Referendyści celują w Dni Raciborza
Dariusz Ronin, który zebrał 4900 podpisów poparcia dla organizacji referendum odwołującego Mirosława Lenk z funkcji prezydenta, zwołał 20 kwietnia konferencję prasową w hotelu Polonia. Poinformował na niej, że referendum może się odbyć 19 czerwca. To data tegorocznych Dni Raciborza.
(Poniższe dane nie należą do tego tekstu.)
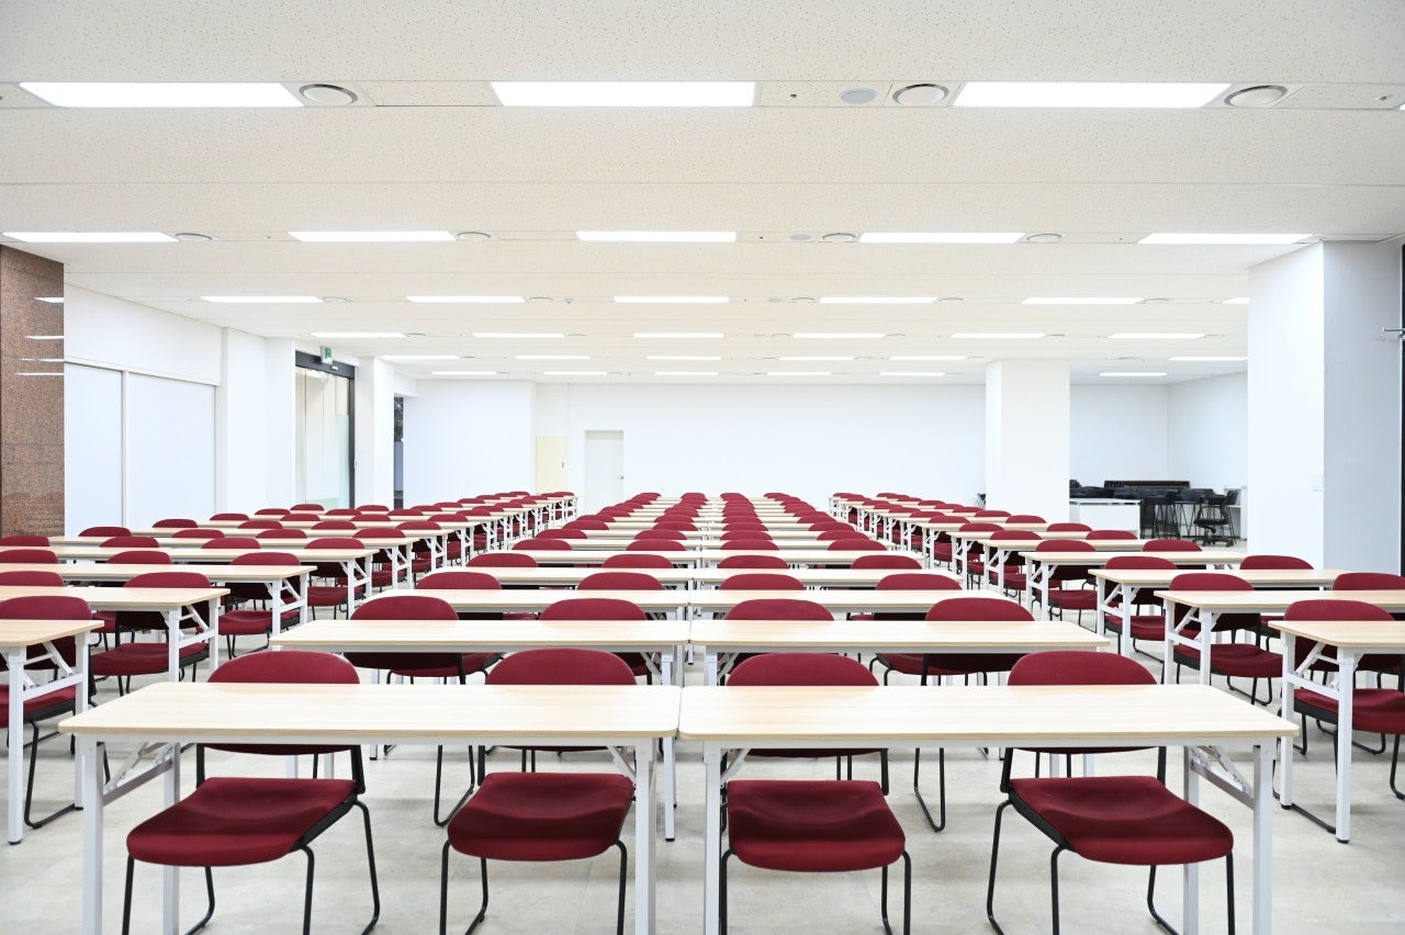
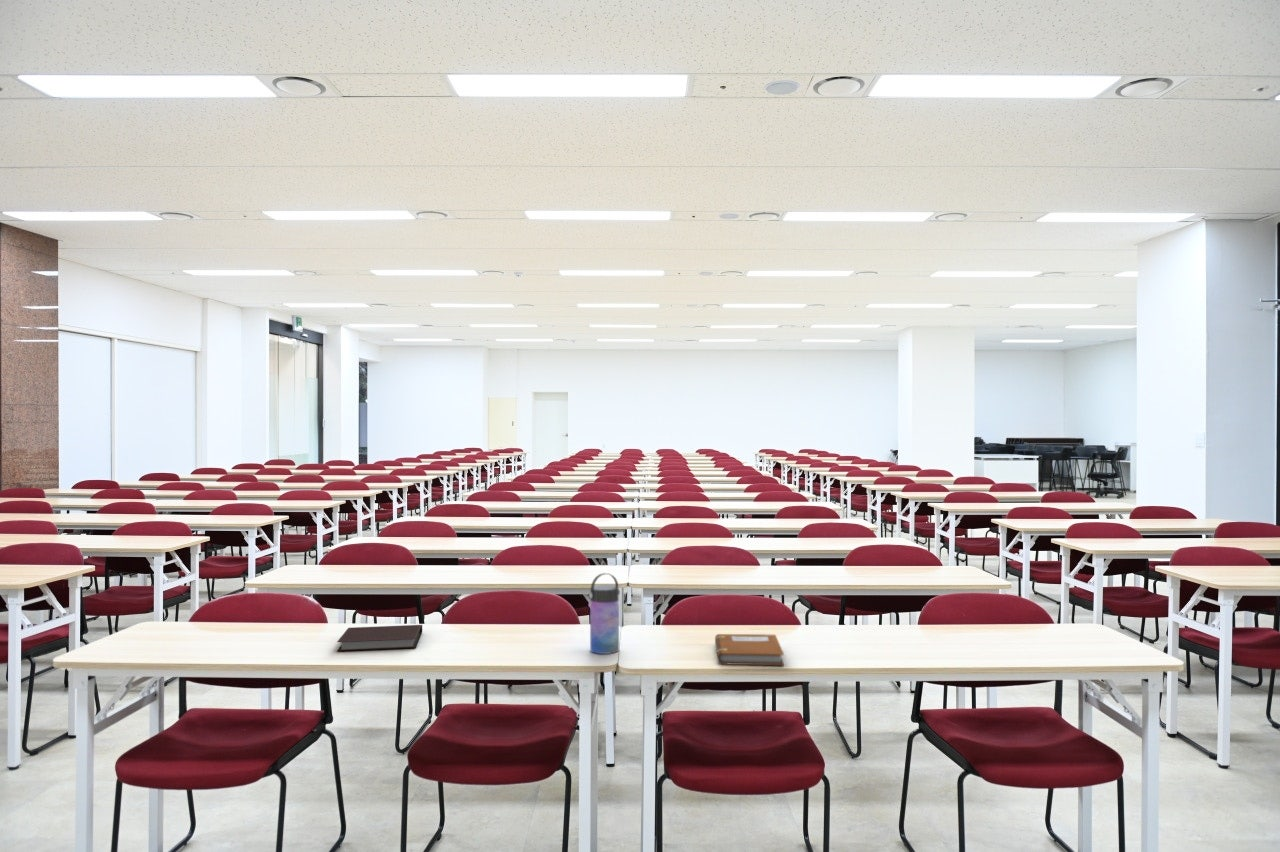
+ water bottle [588,572,621,655]
+ notebook [336,624,423,652]
+ notebook [714,633,785,666]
Ronin dziękował wszystkim, którzy zaangażowali się w zbiórkę podpisów. Podkreślał, że „układowi” rządzącemu miastem nie udała się „kampania strachu i zniechęcania”. Władzę nazwał „złymi ludźmi”. Wyraził podziw dla ludzi, którzy podpisywali wniosek o referendum i nie bali się „szykan ze strony układu”. Nie potrafił jednak podać jej konkretnych przykładów. Stwierdził jedynie, że wie o „spotkaniach i nieprzyjemnych rozmowach na temat referendum”. Wskazał na dociekania radnego Tomasza Cofały pytającego w jednej z komisji rady o udział w zbiórce podpisów osób nieletnich. Ronin zapewnił, że nic takiego nie miało miejsca.
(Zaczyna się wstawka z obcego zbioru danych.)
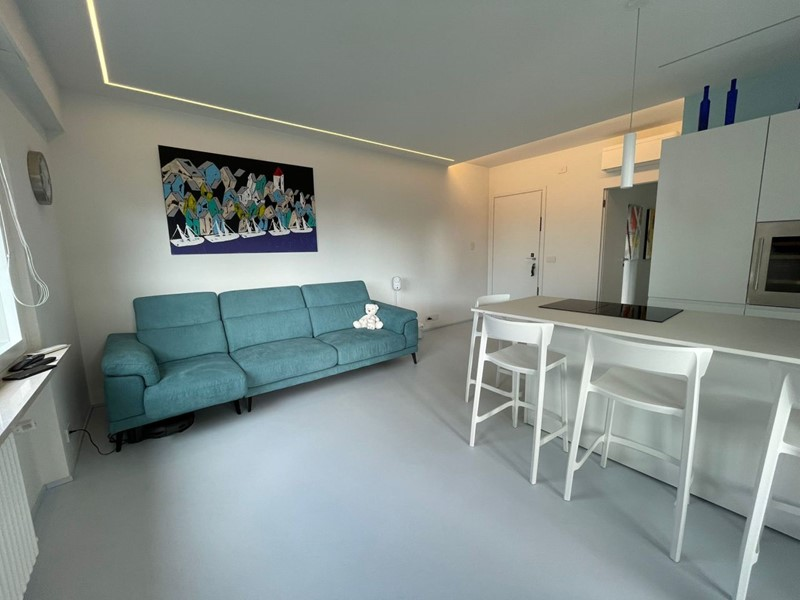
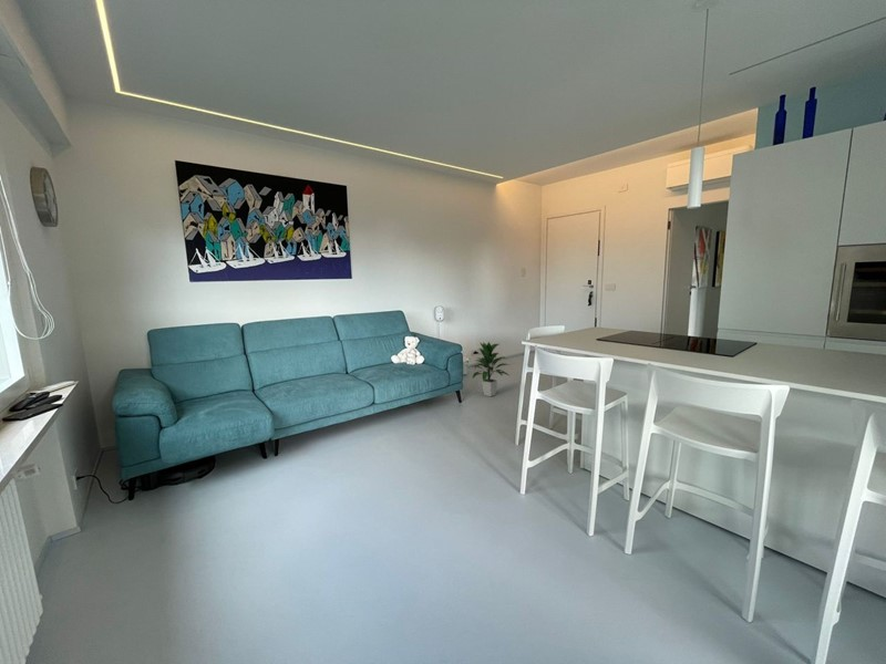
+ indoor plant [471,341,511,397]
Wspólnie z obecnym na konferencji Dariuszem Łukoszkiem, członkiem komitetu referendalnego, zapowiedzieli całodobowy monitoring internetu i mediów, który uchroni referendum przed falą kłamstw i hejtów.
Czy 63 tys. zł, bo tyle prawdopodobnie będzie kosztowało referendum, to wydatek wart zachodu? – Proszę przypomnieć sobie straty finansowe OSiR poniesione na działalności domu sportowca. Wyniosły 230 tys. zł i nikt nie poniósł konsekwencji. Proszę zestawić te kwoty i odpowiedzieć sobie czy 63 tys. zł na referendum to dużo – porównywał D. Ronin.
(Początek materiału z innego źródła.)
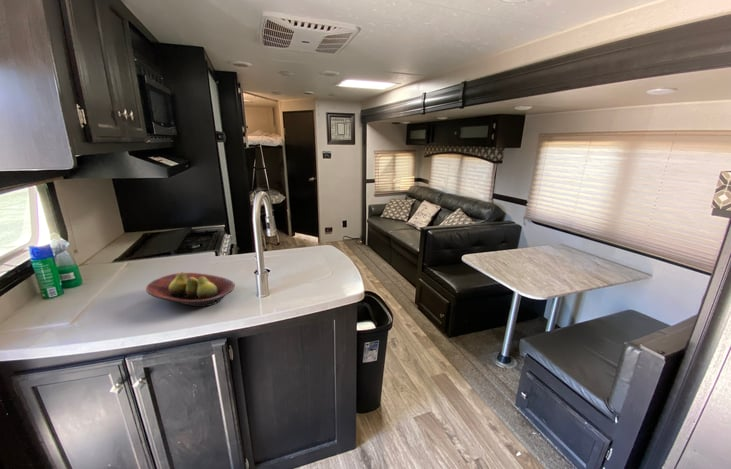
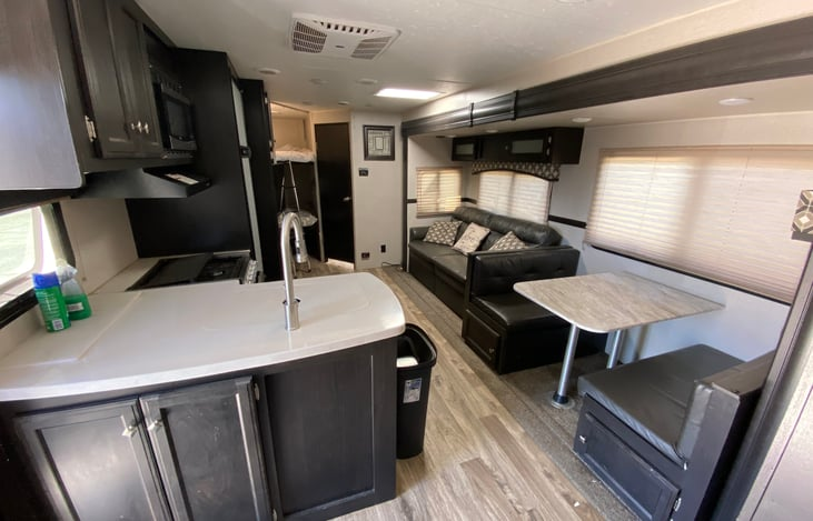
- fruit bowl [145,271,236,308]
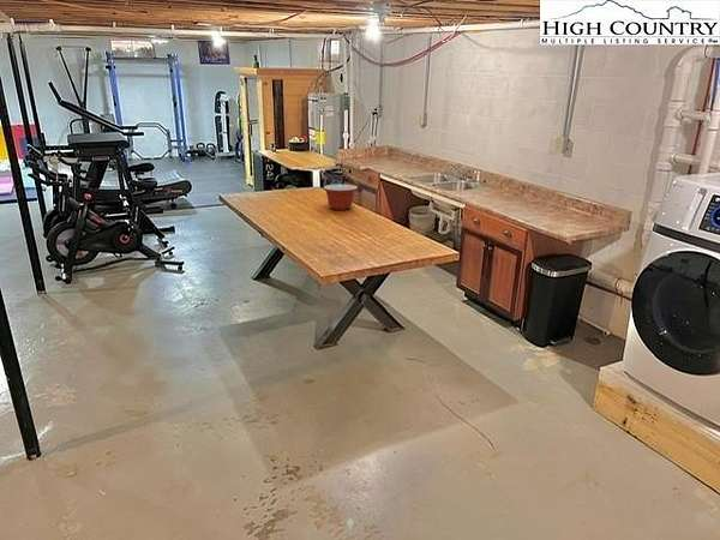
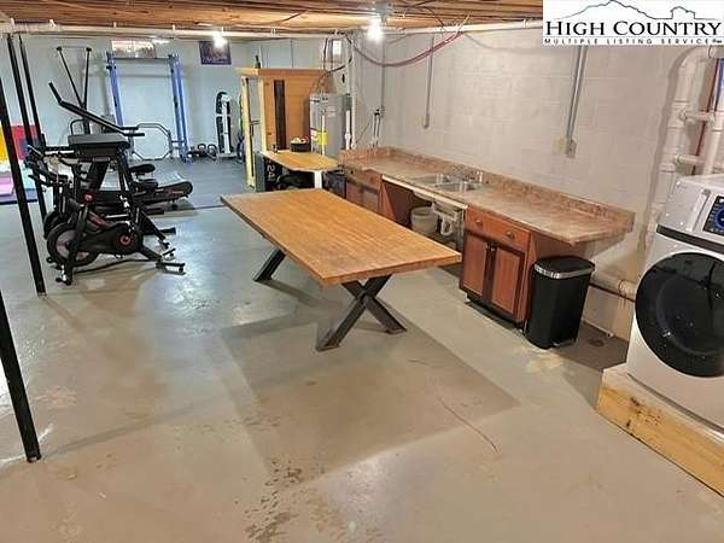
- mixing bowl [323,184,358,211]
Pełnomocnik Ronin wyjawił, że rozmawiał wcześniej z M. Lenkiem. – Oceniam tę rozmowę pozytywnie. Trwała dwie godziny. Prezydent określił mnie mianem idealisty – powiedział mediom D. Ronin. Sugerował Lenkowi dymisję zanim dojdzie do referendum.
Kogo widzi Ronin w roli następcy Lenka? – Chcemy prezydenta, który będzie realizował wolę mieszkańców – odparł referendysta. Sam nie zamierza startować w wyborach jeśli referendum pójdzie po myśli wnioskodawców. Nie będzie też startował Dariusz Łukoszek. – Moja żona Anna też nie – podkreślił D. Ronin. – Jest parę osób zainteresowanych, ale nie podam ich nazwisk – dodał.
Jakie koszty ponieśli dotąd referendyści? Wydatków jeszcze nie podsumowywali. Płacili m.in. za stoisko na rynku. – Najwięcej kosztował nas prywatny czas – wyjaśnił D. Łukoszek.
O komentarz do wystąpienia członków komitetu referendalnego pytaliśmy prezydenta Raciborza Mirosława Lenka. Ten poinformował, że na razie nie wypowie się na ten temat.
W Katowicach, w biurze komisarza wyborczego, trwa weryfikacja podpisów, nadzorowana przez Dariusza Ronina. Pierwszego dnia sprawdzono 900 podpisów. Końcowy komunikat komisarz wyda w tej sprawie najpóźniej w połowie maja.